Quería comenzar escribiendo un poco de mi pasado, pero el ahora pesa en mi espalda y confunde mis palabras.
Me ha pedido que confíe en él.
Y yo lo hago, desde hace dos años, aunque un papel firmado me diga que no es mío, aunque dos jóvenes le esperen en casa cada noche y le llamen papá, aunque Dios haya decidido que valía la pena crearme 24 años después que a él.
Me ha pedido que me entregue.
Y yo lo hago, le he entregado mi tiempo, mis dudas, mis miedos... Pero habrá una sola cosa que me quede para mí... Mi amor propio.
Porque ha sido él quien me ha tomado en sus brazos cuando aun sangrante, herida, me he rendido a la vida… Ha sido en su hombro que he derramado mis lágrimas y ha sido su calor el que me han cobijado cuando la soledad de mi cama se hace casi insoportable.

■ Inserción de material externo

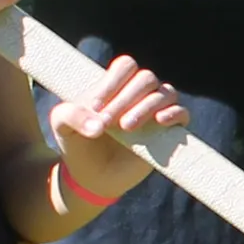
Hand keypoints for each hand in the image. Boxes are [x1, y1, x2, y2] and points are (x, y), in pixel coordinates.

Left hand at [51, 51, 188, 201]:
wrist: (91, 177)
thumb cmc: (77, 145)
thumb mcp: (61, 127)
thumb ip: (70, 115)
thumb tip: (98, 125)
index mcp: (116, 86)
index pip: (126, 66)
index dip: (114, 82)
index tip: (96, 107)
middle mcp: (139, 95)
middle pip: (146, 78)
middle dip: (126, 98)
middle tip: (108, 122)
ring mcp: (156, 112)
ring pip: (166, 92)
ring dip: (147, 106)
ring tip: (127, 127)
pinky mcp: (168, 132)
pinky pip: (182, 113)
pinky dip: (174, 113)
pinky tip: (159, 121)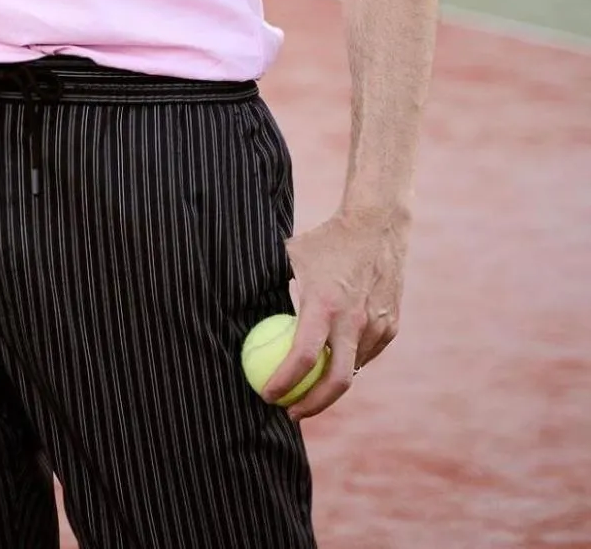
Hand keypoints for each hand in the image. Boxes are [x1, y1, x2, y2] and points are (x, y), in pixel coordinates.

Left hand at [266, 205, 409, 420]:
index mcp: (324, 304)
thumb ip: (274, 286)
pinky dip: (348, 362)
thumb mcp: (292, 257)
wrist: (376, 225)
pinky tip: (331, 361)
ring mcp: (376, 326)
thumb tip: (247, 310)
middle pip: (335, 382)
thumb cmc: (325, 241)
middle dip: (311, 406)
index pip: (303, 357)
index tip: (267, 395)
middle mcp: (353, 320)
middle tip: (290, 412)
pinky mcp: (390, 326)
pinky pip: (366, 354)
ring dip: (329, 386)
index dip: (284, 383)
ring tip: (307, 390)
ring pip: (352, 370)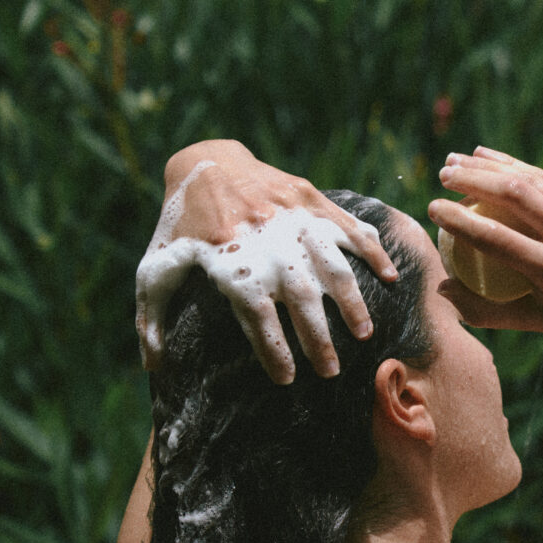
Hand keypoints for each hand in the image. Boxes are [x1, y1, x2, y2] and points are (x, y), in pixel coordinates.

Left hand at [136, 141, 397, 382]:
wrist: (205, 163)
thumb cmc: (180, 226)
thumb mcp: (155, 269)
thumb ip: (151, 319)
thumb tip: (153, 368)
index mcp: (228, 260)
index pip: (256, 315)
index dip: (273, 350)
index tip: (286, 379)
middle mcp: (264, 240)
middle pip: (300, 297)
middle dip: (318, 338)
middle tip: (329, 371)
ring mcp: (292, 217)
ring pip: (332, 264)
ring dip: (351, 302)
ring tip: (363, 333)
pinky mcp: (310, 199)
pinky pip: (350, 227)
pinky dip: (373, 251)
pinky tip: (391, 276)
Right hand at [427, 147, 542, 350]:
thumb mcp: (540, 323)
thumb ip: (488, 311)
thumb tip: (442, 291)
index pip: (496, 239)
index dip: (459, 221)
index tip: (433, 210)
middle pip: (513, 196)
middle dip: (472, 180)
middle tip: (441, 176)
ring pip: (530, 180)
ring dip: (490, 166)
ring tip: (456, 160)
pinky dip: (516, 167)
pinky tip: (491, 159)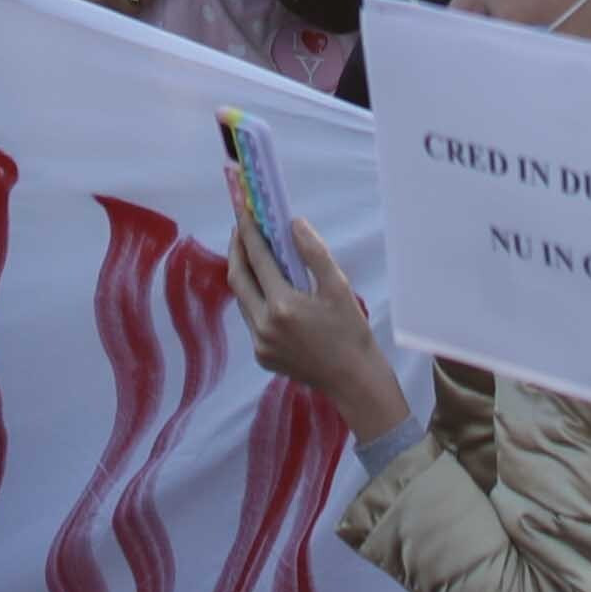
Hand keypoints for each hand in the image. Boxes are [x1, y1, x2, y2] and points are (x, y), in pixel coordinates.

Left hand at [223, 162, 413, 444]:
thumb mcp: (338, 287)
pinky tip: (266, 288)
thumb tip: (293, 223)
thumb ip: (314, 252)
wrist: (353, 380)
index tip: (244, 211)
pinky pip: (250, 319)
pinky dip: (254, 298)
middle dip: (237, 250)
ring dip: (244, 274)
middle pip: (238, 278)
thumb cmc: (351, 331)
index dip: (249, 231)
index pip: (257, 259)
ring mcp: (260, 343)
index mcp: (283, 306)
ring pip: (242, 299)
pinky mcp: (262, 356)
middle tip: (241, 228)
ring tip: (253, 253)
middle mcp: (264, 325)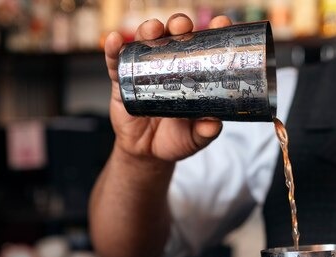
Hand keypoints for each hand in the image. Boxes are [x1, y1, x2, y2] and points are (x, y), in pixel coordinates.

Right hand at [103, 14, 230, 164]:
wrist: (148, 154)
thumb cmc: (176, 140)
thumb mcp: (195, 138)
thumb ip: (205, 132)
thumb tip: (213, 124)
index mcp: (192, 74)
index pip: (204, 47)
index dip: (212, 32)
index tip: (221, 23)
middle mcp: (169, 66)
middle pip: (174, 37)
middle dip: (179, 26)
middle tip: (183, 27)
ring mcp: (144, 71)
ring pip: (145, 42)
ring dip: (149, 30)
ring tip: (153, 29)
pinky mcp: (122, 81)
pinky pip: (115, 62)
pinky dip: (114, 49)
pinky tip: (115, 40)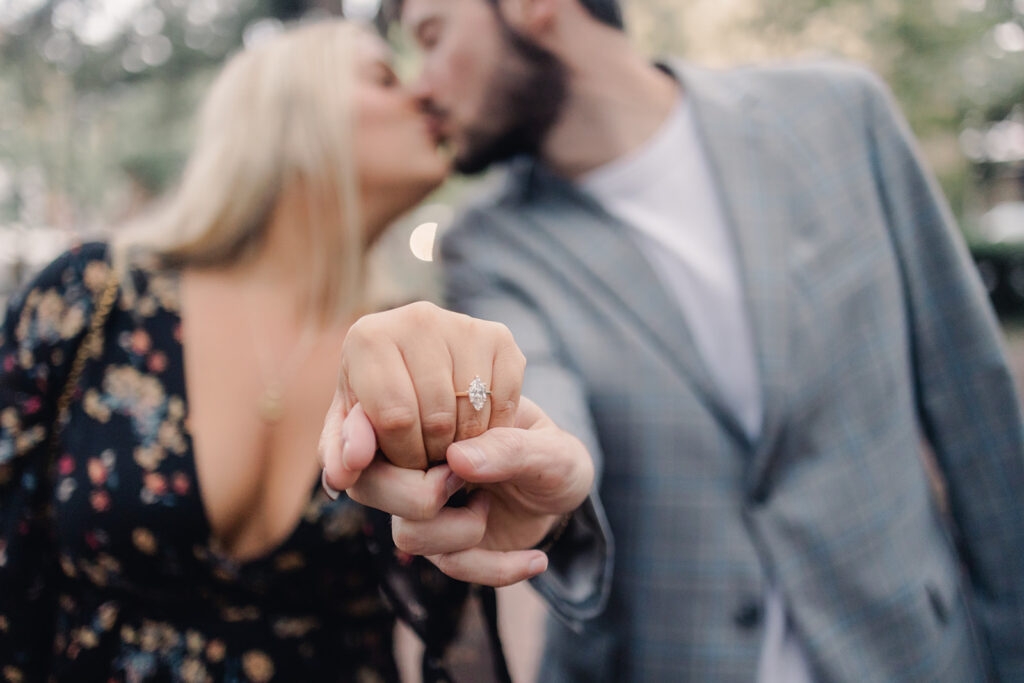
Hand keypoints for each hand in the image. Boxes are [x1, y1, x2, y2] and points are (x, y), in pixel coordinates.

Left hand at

No puedo entregarte mi amor, porque es lo único que me permitirá vivir el día que no estés, es mi garantía del mañana, será mi compañero las noches de navidad que no estarás, los días del padre en los que serás solo ausencia y los cumpleaños en los que serás solo una voz
No puedo darte más...
Y perdóname, pero he aprendido a amarte en la libertad del tiempo y no en la esclavitud del mañana, me he entregado... hasta el límite... Me he vaciado de mi misma, te he dado todo lo que tengo... Pero no puedo entregarte quien soy.